The short growing season forces barren land plants to sprout up, reproduce, and return to dormancy in a relatively short period of time. For this reason, the summer season exposes new crops of plants approximately every few weeks. One week the landscape will be white with the flowers of mountain avens; later, the landscape will be purple with the bloom of Indian paintbrush.

The flora in Churchill is very diverse. About 400 different native vascular plants occur in the region, not including the abundant lichens, fungi, mosses, and algae. Horsetails, club mosses, ferns, conifers, and flowering plants, as well as grasses, sedges, and rushes abound. Lignonberries, crowberries, dewberries, and cloudberries grow right through a natural mulch of living sphagnum moss and tangle themselves among and around other species, such as minute orchids that grow spikes no taller than three inches. These spikes sprout flowers no larger than a baby’s fingernail that open into forms as complex and colorful as any you find in a florist shop. A miniature rose relative–the white-petaled, yellow-centered Arctic dryas–can be seen on sand dunes near the beach and alongside creeping willow shrubs inland, as well as in boreal forest glades. It, along with the bright reddish-purple legume the locals call “sweet vetch,” is the most commonly found plant in bloom.

In very moist areas, a carnivorous species called Pinguicula vulgaris, or common butterwort, produces a flower that at casual glance looks just like a violet. It catches, and then digests, tiny insects right on its sticky leaves. Summer days can get quite hot, even into the eighties, and boreal botany thrives. Plants such as Arctic dryas flower and set seed or fruit almost as quickly as do desert ephemerals. Insects, voraciously hungry for flesh and blood and nectar, instinctively know that they must cram their entire life cycle into the few months of sunshine between when the snow finally melts away in May or June, and autumn’s first hard frost.

Aurora Borealis

Aurora borealis means “Dawn of the North,” and Churchill sits under one of the heaviest concentrations of aurora borealis activity in the world! The lights may begin quietly with the appearance of a faint glow, and then intensify in size and color until they are dancing across the night sky!
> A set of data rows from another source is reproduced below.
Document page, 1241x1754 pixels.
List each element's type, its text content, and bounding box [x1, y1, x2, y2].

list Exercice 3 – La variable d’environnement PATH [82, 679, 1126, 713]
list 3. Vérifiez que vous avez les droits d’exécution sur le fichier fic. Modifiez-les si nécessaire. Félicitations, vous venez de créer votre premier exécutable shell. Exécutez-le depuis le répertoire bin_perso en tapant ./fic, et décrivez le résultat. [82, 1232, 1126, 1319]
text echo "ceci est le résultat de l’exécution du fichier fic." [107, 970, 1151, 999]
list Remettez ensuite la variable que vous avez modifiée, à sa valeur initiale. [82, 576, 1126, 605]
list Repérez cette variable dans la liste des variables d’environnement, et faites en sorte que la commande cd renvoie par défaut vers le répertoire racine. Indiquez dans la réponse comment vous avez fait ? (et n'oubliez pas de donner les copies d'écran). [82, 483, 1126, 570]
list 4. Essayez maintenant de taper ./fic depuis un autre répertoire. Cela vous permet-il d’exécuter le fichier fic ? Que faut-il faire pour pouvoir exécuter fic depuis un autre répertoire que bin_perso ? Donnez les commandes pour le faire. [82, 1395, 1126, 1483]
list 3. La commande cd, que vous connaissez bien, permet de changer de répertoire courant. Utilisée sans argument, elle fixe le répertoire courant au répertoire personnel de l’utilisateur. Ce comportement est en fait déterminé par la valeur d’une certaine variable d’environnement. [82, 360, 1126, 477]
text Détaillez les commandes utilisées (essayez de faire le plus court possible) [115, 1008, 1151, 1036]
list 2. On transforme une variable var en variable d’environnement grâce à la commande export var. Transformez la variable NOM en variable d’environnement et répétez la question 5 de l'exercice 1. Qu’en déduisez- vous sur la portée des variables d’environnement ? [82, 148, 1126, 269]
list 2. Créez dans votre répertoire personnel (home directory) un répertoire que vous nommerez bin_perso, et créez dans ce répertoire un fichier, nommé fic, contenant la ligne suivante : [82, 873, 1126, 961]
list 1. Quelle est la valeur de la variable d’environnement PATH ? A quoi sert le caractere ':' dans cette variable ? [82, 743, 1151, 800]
One of the most spectacular sights in the northern hemisphere is the display of Northern Lights in the night sky above Churchill. The aurora borealis is a spectacular natural phenomenon that exhibits systematic motions on a global scale. Solar winds flow across the upper atmosphere 50 to 200 miles above the earth’s surface, and hit molecules of gas that causes them to light up, much like the high-vacuum electrical discharge of a neon sign. The color created depends upon the type of atoms struck by the energetic particles.

Throughout a single night, the auroral display varies in intensity and form in a process known as the “auroral substorm.” Auroral activity varies from year to year as the sun is more or less active, depending on its stage in an 11-year cycle. The colors of the lights range from green and red to purple, with the brightest and most common color being yellow-green. Sometimes a faint glow will remain still in the sky, while at other times, the aurora borealis intensifies in size and color, and dances and twirls in the sky.

For thousands of years, different cultures have tried to explain these northern lights in the sky. The Chinese recorded one of the earliest sightings as a “red cloud spreading all over the sky.” In the fourth century B.C., Aristotle became the first person in Western culture to record information about the lights, referring to them as “burning flames,” “chasms,” and even “ghosts”–apparently an allusion to a very active display. Scottish legend links the lights with supernatural creatures called “Merry Dancers,” who fight in the sky for the favor of a beautiful woman. And the Hudson Bay Inuit see the lights as the magical manifestation of their ancestors’ souls dancing in the sky.

Though we now know the scientific explanation for the lights, they are no less haunting and memorable. Churchill has one of the heaviest concentrations of aurora borealis activity in the world. While October and November are usually very overcast months, on a clear night, the vividly colored displays of this phenomenon may prove to be a highlight of our Polar Bears of Churchill expedition.